WHAT TO PRODUCE
Exactly as it appears, restate the whole listing.

EXERCISE INPUT
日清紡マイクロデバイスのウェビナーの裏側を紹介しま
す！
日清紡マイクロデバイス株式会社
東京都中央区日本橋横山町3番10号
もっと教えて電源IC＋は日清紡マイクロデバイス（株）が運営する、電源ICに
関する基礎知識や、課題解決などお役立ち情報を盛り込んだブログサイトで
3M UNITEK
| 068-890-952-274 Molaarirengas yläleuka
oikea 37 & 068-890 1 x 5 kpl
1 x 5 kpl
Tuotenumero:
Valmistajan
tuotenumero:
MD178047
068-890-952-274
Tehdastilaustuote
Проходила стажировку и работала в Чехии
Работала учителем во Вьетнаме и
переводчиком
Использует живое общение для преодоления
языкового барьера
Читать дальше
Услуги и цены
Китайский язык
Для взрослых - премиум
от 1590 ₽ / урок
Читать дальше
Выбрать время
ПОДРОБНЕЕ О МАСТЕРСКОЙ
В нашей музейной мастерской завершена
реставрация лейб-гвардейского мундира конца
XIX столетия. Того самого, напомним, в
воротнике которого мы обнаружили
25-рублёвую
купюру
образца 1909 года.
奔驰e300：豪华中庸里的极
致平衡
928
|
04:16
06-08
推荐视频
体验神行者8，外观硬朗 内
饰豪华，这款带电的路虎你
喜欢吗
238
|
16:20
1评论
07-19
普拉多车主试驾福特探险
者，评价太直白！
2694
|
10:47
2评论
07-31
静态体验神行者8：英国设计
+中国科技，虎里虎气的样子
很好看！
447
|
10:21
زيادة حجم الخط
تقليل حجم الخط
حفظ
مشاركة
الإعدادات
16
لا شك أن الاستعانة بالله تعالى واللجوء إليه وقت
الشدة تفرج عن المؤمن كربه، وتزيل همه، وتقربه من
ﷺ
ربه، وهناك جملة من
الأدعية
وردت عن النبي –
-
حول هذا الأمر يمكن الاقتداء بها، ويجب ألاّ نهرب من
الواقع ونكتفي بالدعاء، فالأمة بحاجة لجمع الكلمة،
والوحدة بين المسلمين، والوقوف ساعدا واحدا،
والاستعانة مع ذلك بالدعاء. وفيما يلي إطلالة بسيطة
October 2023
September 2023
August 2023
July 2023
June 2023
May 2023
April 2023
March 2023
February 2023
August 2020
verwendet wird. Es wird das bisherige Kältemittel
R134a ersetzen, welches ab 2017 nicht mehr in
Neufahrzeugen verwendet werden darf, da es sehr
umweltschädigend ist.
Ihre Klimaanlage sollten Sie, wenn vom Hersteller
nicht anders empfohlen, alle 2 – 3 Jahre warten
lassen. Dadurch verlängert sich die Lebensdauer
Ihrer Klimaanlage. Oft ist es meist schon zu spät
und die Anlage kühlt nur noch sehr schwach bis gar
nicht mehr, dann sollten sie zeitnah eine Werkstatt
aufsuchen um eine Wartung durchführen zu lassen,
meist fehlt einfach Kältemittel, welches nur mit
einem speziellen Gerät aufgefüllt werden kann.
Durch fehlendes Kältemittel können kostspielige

WRITTEN ANSWER
日清紡マイクロデバイスのウェビナーの裏側を紹介しま
す！
日清紡マイクロデバイス株式会社
東京都中央区日本橋横山町3番10号
もっと教えて電源IC＋は日清紡マイクロデバイス（株）が運営する、電源ICに
関する基礎知識や、課題解決などお役立ち情報を盛り込んだブログサイトで
3M UNITEK
| 068-890-952-274 Molaarirengas yläleuka
oikea 37 & 068-890 1 x 5 kpl
1 x 5 kpl
Tuotenumero:
Valmistajan
tuotenumero:
MD178047
068-890-952-274
Tehdastilaustuote
Проходила стажировку и работала в Чехии
Работала учителем во Вьетнаме и
переводчиком
Использует живое общение для преодоления
языкового барьера
Читать дальше
Услуги и цены
Китайский язык
Для взрослых - премиум
от 1590 ₽ / урок
Читать дальше
Выбрать время
ПОДРОБНЕЕ О МАСТЕРСКОЙ
В нашей музейной мастерской завершена
реставрация лейб-гвардейского мундира конца
XIX столетия. Того самого, напомним, в
воротнике которого мы обнаружили
25-рублёвую
купюру
образца 1909 года.
奔驰e300：豪华中庸里的极
致平衡
928
|
04:16
06-08
推荐视频
体验神行者8，外观硬朗 内
饰豪华，这款带电的路虎你
喜欢吗
238
|
16:20
1评论
07-19
普拉多车主试驾福特探险
者，评价太直白！
2694
|
10:47
2评论
07-31
静态体验神行者8：英国设计
+中国科技，虎里虎气的样子
很好看！
447
|
10:21
زيادة حجم الخط
تقليل حجم الخط
حفظ
مشاركة
الإعدادات
16
لا شك أن الاستعانة بالله تعالى واللجوء إليه وقت
الشدة تفرج عن المؤمن كربه، وتزيل همه، وتقربه من
ﷺ
ربه، وهناك جملة من
الأدعية
وردت عن النبي –
-
حول هذا الأمر يمكن الاقتداء بها، ويجب ألاّ نهرب من
الواقع ونكتفي بالدعاء، فالأمة بحاجة لجمع الكلمة،
والوحدة بين المسلمين، والوقوف ساعدا واحدا،
والاستعانة مع ذلك بالدعاء. وفيما يلي إطلالة بسيطة
October 2023
September 2023
August 2023
July 2023
June 2023
May 2023
April 2023
March 2023
February 2023
August 2020
verwendet wird. Es wird das bisherige Kältemittel
R134a ersetzen, welches ab 2017 nicht mehr in
Neufahrzeugen verwendet werden darf, da es sehr
umweltschädigend ist.
Ihre Klimaanlage sollten Sie, wenn vom Hersteller
nicht anders empfohlen, alle 2 – 3 Jahre warten
lassen. Dadurch verlängert sich die Lebensdauer
Ihrer Klimaanlage. Oft ist es meist schon zu spät
und die Anlage kühlt nur noch sehr schwach bis gar
nicht mehr, dann sollten sie zeitnah eine Werkstatt
aufsuchen um eine Wartung durchführen zu lassen,
meist fehlt einfach Kältemittel, welches nur mit
einem speziellen Gerät aufgefüllt werden kann.
Durch fehlendes Kältemittel können kostspielige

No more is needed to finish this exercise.